◆ **Work required**: Edit the stretch from the line containing "Where is colon in this image?" through the end of the records, swapping "empty list if none" for "empty list when nothing matches" and keeping everything else unchanged. Return only those lines.

◆ **Input rows**:
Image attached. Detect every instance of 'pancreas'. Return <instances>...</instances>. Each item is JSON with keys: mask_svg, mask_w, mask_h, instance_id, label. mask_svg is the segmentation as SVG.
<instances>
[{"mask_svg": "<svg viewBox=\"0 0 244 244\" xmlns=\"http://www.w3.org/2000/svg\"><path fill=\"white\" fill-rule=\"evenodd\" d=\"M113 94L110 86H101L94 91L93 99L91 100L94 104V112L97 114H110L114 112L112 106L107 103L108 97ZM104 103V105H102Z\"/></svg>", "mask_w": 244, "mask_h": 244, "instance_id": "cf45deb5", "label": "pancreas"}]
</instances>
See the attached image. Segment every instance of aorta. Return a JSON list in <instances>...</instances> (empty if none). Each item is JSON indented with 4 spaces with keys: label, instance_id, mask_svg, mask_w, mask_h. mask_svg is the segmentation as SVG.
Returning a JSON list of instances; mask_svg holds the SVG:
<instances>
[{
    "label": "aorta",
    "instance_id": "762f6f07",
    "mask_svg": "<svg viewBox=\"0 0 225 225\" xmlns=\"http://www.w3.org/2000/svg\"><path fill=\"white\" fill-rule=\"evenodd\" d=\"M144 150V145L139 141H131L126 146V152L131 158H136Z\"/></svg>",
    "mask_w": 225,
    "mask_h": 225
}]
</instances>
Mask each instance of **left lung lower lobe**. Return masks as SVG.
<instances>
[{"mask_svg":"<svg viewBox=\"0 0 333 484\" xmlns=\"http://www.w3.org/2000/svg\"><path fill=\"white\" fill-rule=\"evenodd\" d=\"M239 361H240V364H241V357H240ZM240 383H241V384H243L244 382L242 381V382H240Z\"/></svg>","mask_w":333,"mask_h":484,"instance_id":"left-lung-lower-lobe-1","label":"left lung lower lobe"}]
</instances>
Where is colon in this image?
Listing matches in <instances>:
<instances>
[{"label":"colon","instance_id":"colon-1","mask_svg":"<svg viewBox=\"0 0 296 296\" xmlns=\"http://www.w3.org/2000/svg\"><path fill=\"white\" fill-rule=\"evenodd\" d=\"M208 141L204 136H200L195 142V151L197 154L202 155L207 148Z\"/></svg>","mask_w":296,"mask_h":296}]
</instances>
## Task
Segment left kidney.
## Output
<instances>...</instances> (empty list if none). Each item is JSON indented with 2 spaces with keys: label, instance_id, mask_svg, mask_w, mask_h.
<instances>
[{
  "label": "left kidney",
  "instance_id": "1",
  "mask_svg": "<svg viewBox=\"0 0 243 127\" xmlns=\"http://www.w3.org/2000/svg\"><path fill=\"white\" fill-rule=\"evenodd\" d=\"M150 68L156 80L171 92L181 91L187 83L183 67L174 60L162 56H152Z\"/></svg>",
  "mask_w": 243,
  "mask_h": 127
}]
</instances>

◆ **Response to this task**:
Where is colon in this image?
Listing matches in <instances>:
<instances>
[{"label":"colon","instance_id":"colon-1","mask_svg":"<svg viewBox=\"0 0 296 296\" xmlns=\"http://www.w3.org/2000/svg\"><path fill=\"white\" fill-rule=\"evenodd\" d=\"M208 141L204 136H200L195 142V151L197 154L202 155L207 148Z\"/></svg>","mask_w":296,"mask_h":296}]
</instances>
## Task
Segment left kidney.
## Output
<instances>...</instances> (empty list when nothing matches). Each item is JSON indented with 2 spaces with keys: label, instance_id, mask_svg, mask_w, mask_h.
<instances>
[{
  "label": "left kidney",
  "instance_id": "1",
  "mask_svg": "<svg viewBox=\"0 0 243 127\" xmlns=\"http://www.w3.org/2000/svg\"><path fill=\"white\" fill-rule=\"evenodd\" d=\"M150 68L156 80L171 92L181 91L187 83L183 67L174 60L162 56H152Z\"/></svg>",
  "mask_w": 243,
  "mask_h": 127
}]
</instances>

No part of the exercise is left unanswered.